Вопрос о секретах - это тот, о котором я много думал на протяжении многих лет. Они есть у всех нас, и я думаю, что мы имеем на них право. Они делают нашу жизнь интереснее, и когда мы решаем поделиться ими, наши отношения становятся более значимыми. Место, где хранятся секреты, также может стать убежищем, убежищем от остального мира, где можно сформировать и подтвердить свою индивидуальность, где одиночество может принести безопасность и покой. Тем не менее, секреты могут быть ужасным бременем, особенно если с ними связано некоторое чувство стыда, даже если источником стыда не является владелец секрета . Или очарование наших секретов может быть слишком сильным, достаточно сильным, чтобы заставить нас почувствовать, что мы не можем жить без них, что мы даже не были бы теми, кто мы есть без них.
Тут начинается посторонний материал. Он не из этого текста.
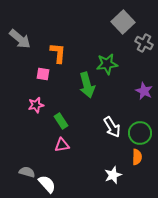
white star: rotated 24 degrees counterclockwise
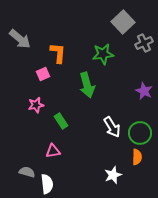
gray cross: rotated 36 degrees clockwise
green star: moved 4 px left, 10 px up
pink square: rotated 32 degrees counterclockwise
pink triangle: moved 9 px left, 6 px down
white semicircle: rotated 36 degrees clockwise
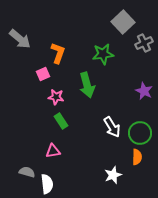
orange L-shape: rotated 15 degrees clockwise
pink star: moved 20 px right, 8 px up; rotated 21 degrees clockwise
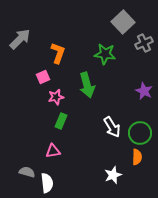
gray arrow: rotated 85 degrees counterclockwise
green star: moved 2 px right; rotated 15 degrees clockwise
pink square: moved 3 px down
pink star: rotated 21 degrees counterclockwise
green rectangle: rotated 56 degrees clockwise
white semicircle: moved 1 px up
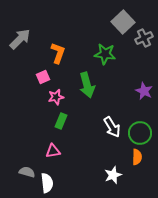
gray cross: moved 5 px up
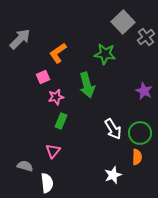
gray cross: moved 2 px right, 1 px up; rotated 12 degrees counterclockwise
orange L-shape: rotated 145 degrees counterclockwise
white arrow: moved 1 px right, 2 px down
pink triangle: rotated 42 degrees counterclockwise
gray semicircle: moved 2 px left, 6 px up
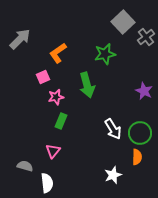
green star: rotated 20 degrees counterclockwise
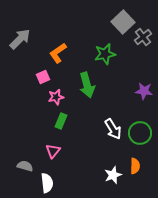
gray cross: moved 3 px left
purple star: rotated 18 degrees counterclockwise
orange semicircle: moved 2 px left, 9 px down
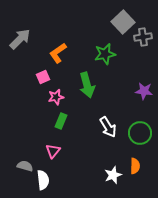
gray cross: rotated 30 degrees clockwise
white arrow: moved 5 px left, 2 px up
white semicircle: moved 4 px left, 3 px up
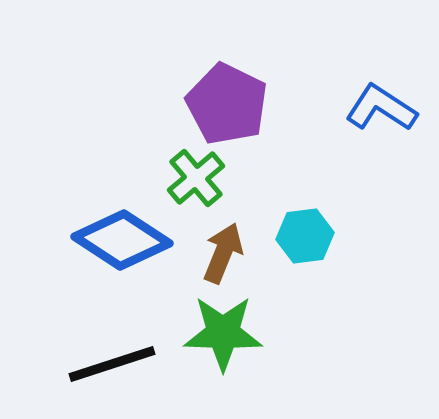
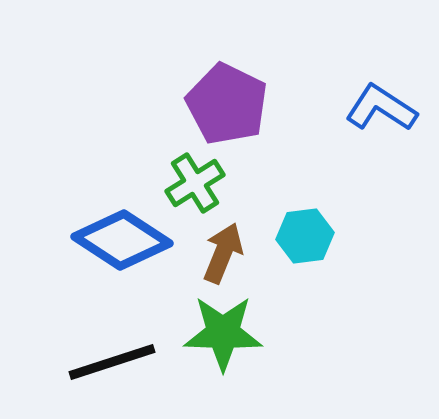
green cross: moved 1 px left, 5 px down; rotated 8 degrees clockwise
black line: moved 2 px up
Конечно, я не начал понимать всего этого тогда, когда стал хранителем секретов. Тогда я даже не придавал этому особого значения. У меня хорошая память о столь многом из моего детства, но я не доверяю своей памяти, которая скажет мне точно, что я знал обо всем этом и когда я это узнал. Я знаю только, что для меня стало борьбой найти правильный баланс между секретами внутреннего богатства и секретами скрытых страхов и стыда, и что я всегда неохотно обсуждал с кем-либо самые трудные моменты своей личной жизни, включая серьезный духовный кризис, который я пережил в возрасте тринадцати лет, когда моя вера был слишком слаб, чтобы поддерживать определенную веру в Бога перед лицом того, чему я был свидетелем и через что проходил. Теперь я знаю, что эта борьба, по крайней мере частично, является результатом детства в семье алкоголиков и механизмов, которые я выработал, чтобы справиться с этим. Мне потребовалось много времени, чтобы просто понять это. Еще труднее было узнать, какие секреты хранить, какие отпустить, каких избегать в первую очередь. Я все еще не уверен, что понимаю это полностью. Похоже, что это будет проект на всю жизнь.
ШЕСТЬ
Я не знаю, как мама справлялась со всем этим так хорошо, как она. Каждое утро, независимо от того, что произошло накануне вечером, она вставала и надевала игривое выражение лица. И что это было за лицо. С того времени, как она вернулась домой из Нового Орлеана, когда я мог вставать достаточно рано, мне нравилось сидеть на полу в ванной и смотреть, как она наносит макияж на это прекрасное лицо.